Measurements using PET

[0102] Positron emission tomography (PET), a nuclear medical imaging technique that produces a three-dimensional image or picture of functional processes in the body is used. PET is used to measure cognitive function and/or a risk factor for Alzheimer's disease, MCI and/or dimentia e.g., as described in Nasrallah and Dubroff, Semin NucI Med 2013 November;43(6):449-61.

[0103] Glucose uptake and metabolism in the brain and metabolism is used an outcome measure of the clinical trials and may also be used to determine proof of concept early in the trial. A composition of the invention, or a formulation comprising the same according to any aspect or example described herein, is administered as described above in healthy elderly persons aged between 60 and 75 years. For example, any one or more of the formulae in Example 1 is administered for 12, 18 and/or 24 months, and/or any of the doses according to Example 2 is administered for 12, 18 and/or 24 months. One arm of the clinical trial comprises subjects that receive placebo. Glucose uptake and metabolism is measured at all time points (e.g., baseline, 3, 6, 9, 12, 18 and/or 24 months).

[01.04] For example, at baseline, and selected follow-up time-points, e.g., 3, 6, 12, 18, and/or 24 months [18-F]-fluro-D-glucose is administered intravenously. Brain uptake is measured using PET (FDG-PET). Blood glucose concentration is measured before administration of the tracer to ensure that changes in glucose metabolism during FDG-PET are not due to differences in starting blood glucose levels but the intrisinc activity of the brain. At each time point, PET scanning and imaging is performed on the subject according to standard procedures e.g., as described in Nasrallah and Dubroff, Semin Nucl Med 2013 November;43(6):449-61. Brain scans are analysed to determine overall and regional areas of glucose uptake and metabolism. It will be apparent to the skilled addressee where quantification of glucose metabolism in any area, or overall indicates maintenance/improvement in cognitive function or a slowing of the age-related decline in cognitive function.

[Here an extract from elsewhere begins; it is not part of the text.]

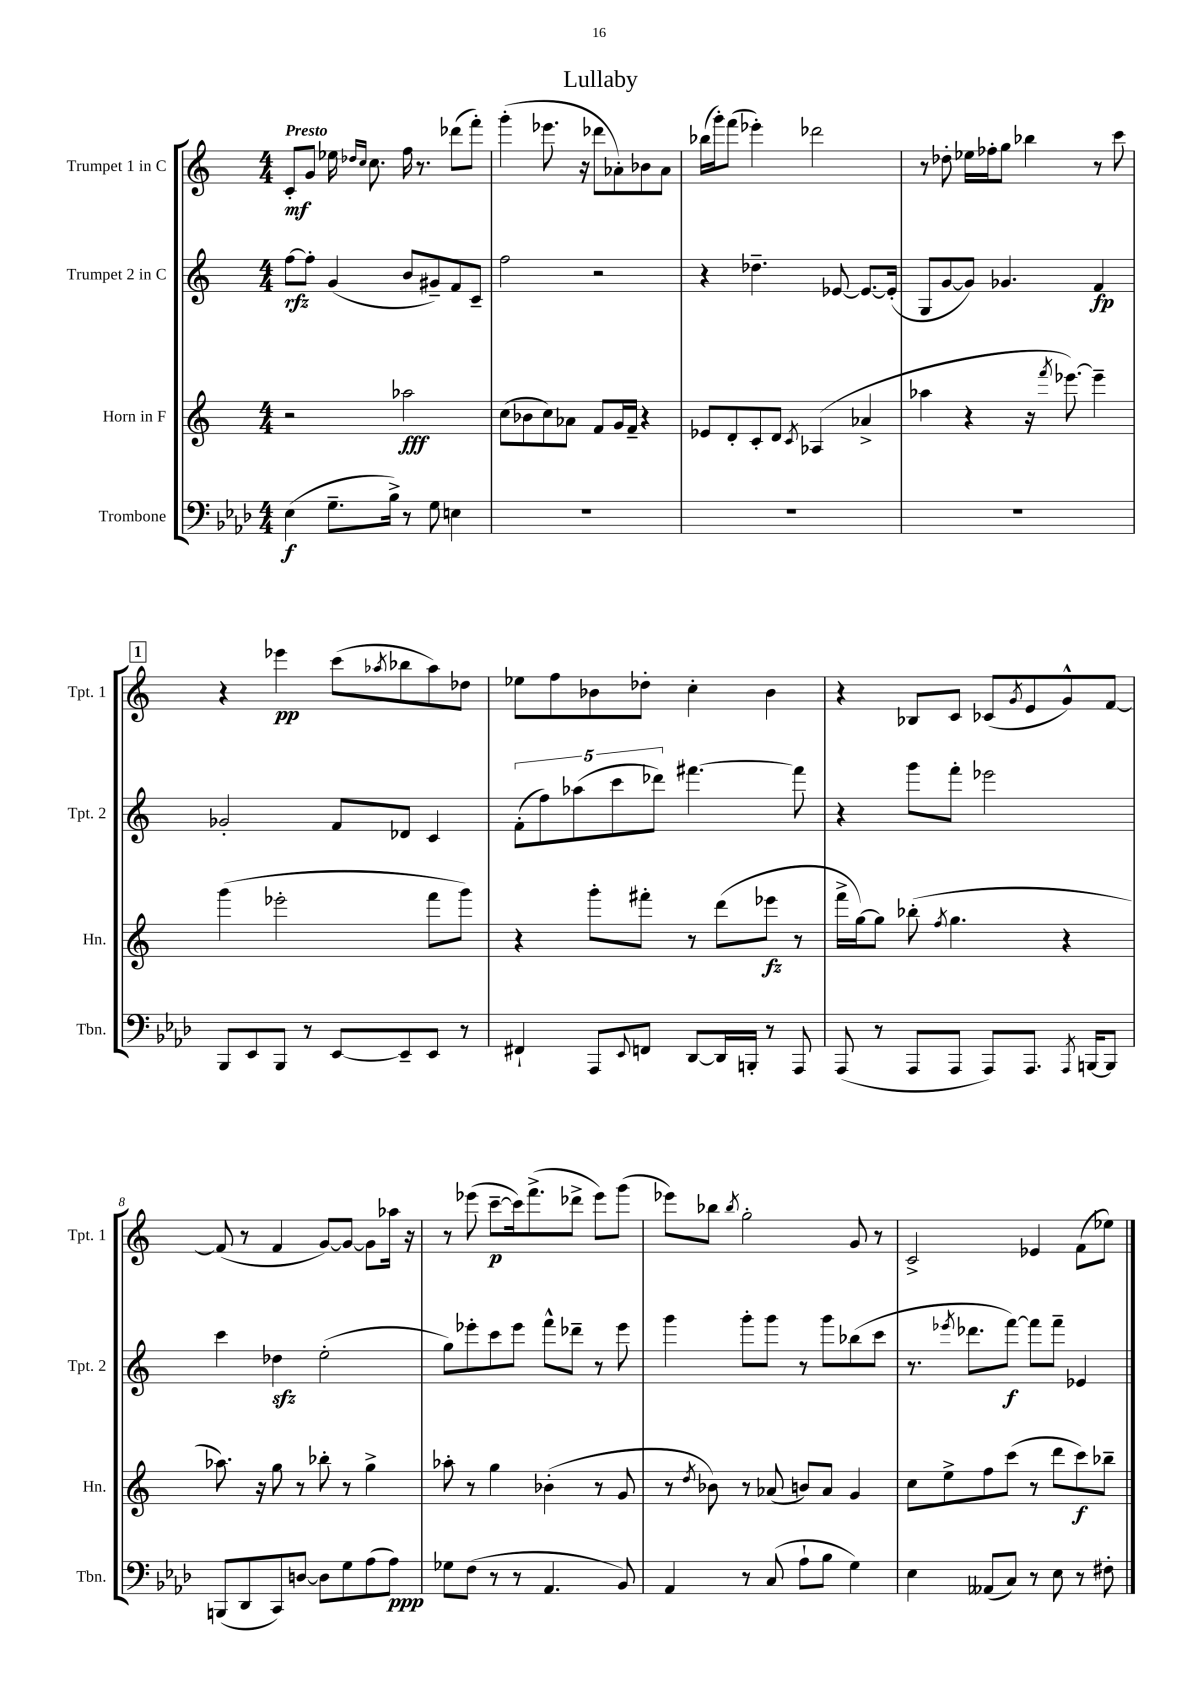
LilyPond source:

In particular, glucose metabolism in treated subjects is compared to baseline. Glucose metabolism in subjects receiving treatment is also compared to the placebo group. All measurements are compared and a determination is made whereby the maintenance and/or change in glucose metabolism is correlated with maintenance and/or improvement in cognitive function and/or a slowing of the age-related decline in cognitive function in the treated subjects.

Analysis

[0105] The primary analysis investigates the effects of treatment on all cognitive outcomes over the course of the trial using Analysis of Variance (ANOVA) techniques. Other techniques may also be used, e.g., linear mixed modelling and intention to treat analysis. Similarly, effects of treatment on secondary outcomes are analysed. Pearson's correlation coefficients are used to investigate whether any improvements in cognition are related to improvements in other variables e.g., biochemical, cardiovascular or mood/health factors and/or cerebral energy including glucose uptake. Correlations and regression models are used to examine baseline associations between variables. Results are considered statistically significant at p<0.05 corrected for multiple cognitive factors (primary outcome variables) or p< 05 for secondary outcome variables.

[0106] Covariates such as age, gender and baseline cognitive screening measures are adjusted for in the analyses. Results are presented as appropriate effect sizes with a measure of precision e.g., 95% confidence intervals. Compliance to treatment are determined by counting each of the trial subject's remaining supplements after completion of the trial.